Inszeniert ist das Ganze, um die ursächlich unbewussten aber in ihren Auswirkungen gefühlten Unfreiheiten aufzulösen. Bei diesem Vorgehen ist eines grundsätzlich: „Der Ratsuchende folgt dem umgekehrten Weg wie in der Psychoanalyse: Statt dem Unbewussten beizubringen, die Sprache der Ratio zu sprechen, bringt er der Ratio bei, die Sprache des Unbewussten zu beherrschen, [...].“ (S. 12)
Den geistigen Hintergrund von Jodorowskys Schöpfung bildet ein hohes, ein mystisches Ideal, dem der Mensch in seiner Bewusstseinsentwicklung entgegenstrebe: Befreit von der Indoktrination und den Identifizierungen aus den Einflüssen von Gesellschaft, Kultur und Familie ist Jodorowskys Schöpfung ein mitreißendes Plädoyer für die individuelle Freiheit, zu der die Psychomagie Hilfsmittel sein kann und soll.

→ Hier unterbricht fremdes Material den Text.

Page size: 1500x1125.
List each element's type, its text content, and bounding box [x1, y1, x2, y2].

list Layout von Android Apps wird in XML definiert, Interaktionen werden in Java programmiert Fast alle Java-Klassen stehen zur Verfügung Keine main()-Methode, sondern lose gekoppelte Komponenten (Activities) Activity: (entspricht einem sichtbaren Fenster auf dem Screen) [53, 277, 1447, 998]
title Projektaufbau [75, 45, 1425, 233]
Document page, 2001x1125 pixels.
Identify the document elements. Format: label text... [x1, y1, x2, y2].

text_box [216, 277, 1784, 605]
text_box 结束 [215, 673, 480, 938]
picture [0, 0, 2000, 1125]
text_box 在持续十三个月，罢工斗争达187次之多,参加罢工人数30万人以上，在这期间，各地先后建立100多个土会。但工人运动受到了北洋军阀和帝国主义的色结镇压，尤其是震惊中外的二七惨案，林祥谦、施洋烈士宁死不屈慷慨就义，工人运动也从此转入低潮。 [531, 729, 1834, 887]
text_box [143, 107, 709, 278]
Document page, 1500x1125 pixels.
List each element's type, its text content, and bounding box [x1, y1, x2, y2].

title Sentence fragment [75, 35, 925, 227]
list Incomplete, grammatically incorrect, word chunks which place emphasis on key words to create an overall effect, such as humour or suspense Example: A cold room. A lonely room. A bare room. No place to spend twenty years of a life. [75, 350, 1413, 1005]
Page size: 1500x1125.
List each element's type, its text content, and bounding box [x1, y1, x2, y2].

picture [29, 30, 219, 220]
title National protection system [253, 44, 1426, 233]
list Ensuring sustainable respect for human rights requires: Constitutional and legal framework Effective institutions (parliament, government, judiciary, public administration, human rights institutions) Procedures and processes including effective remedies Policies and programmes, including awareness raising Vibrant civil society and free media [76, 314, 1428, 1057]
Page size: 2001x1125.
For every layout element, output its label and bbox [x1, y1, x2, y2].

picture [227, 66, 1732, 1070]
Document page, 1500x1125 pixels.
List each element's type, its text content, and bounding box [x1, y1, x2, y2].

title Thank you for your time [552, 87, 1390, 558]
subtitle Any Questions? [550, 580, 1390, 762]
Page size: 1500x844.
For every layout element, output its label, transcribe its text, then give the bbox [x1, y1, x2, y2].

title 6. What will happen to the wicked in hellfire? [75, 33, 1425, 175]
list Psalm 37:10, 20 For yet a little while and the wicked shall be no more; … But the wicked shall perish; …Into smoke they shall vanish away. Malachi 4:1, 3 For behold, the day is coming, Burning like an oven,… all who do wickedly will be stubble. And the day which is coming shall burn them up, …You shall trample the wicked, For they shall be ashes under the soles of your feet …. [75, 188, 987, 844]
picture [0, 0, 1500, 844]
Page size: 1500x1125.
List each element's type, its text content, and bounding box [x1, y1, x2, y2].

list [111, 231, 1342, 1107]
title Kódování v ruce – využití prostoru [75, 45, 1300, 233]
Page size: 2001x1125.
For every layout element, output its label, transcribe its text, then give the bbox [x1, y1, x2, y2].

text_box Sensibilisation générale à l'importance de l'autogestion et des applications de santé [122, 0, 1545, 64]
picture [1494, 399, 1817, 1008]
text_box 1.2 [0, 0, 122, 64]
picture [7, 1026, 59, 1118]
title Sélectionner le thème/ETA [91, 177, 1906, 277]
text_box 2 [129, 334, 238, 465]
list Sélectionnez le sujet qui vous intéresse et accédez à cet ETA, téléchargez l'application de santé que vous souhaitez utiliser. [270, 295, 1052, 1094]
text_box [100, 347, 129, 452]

Mehrfach bedient sich der Autor zur Untermauerung seines Ideals bei Lévi und Cagliostro, bei Hexern, Schamanen und Theosophen: Psychomagie ist eben nicht nur Psycho, sondern auch Magie. Und ein lernbares System, wie der Autor versichert.
Im Anhang des Buches beschreibt Jodorowsky die Voraussetzungen eines künftigen Psychomagiers: Er soll, bevor er mit der Erteilung psychomagischer Ratschläge beginnen kann, den Tarot üben sowie Kenner in der Geschichte der bildenden Künste, der Magie, des Schamanismus und der Kampfkünste sein. Zudem soll die seelische Empfindsamkeit durch die Lektüre großer Dichter geschult sowie eine genaue Kenntnis der psychoanalytischen Theorien erabeitet sein. Ob mit einem solchen, wenngleich anspruchsvollem Curriculum das virtuos verwobene und so angewandte Wissen von Jododrowsky wirklich lehrbar ist, sei dahingestellt.
Seine Psychomagie ist in jedem Fall ein einzigartiger, ein großer Wurf, an dem niemand vorbei gehen sollte, der sich für Bewusstseinsveränderung, spirituelle Entwicklung, psychische Heilung und Freiheit interessiert.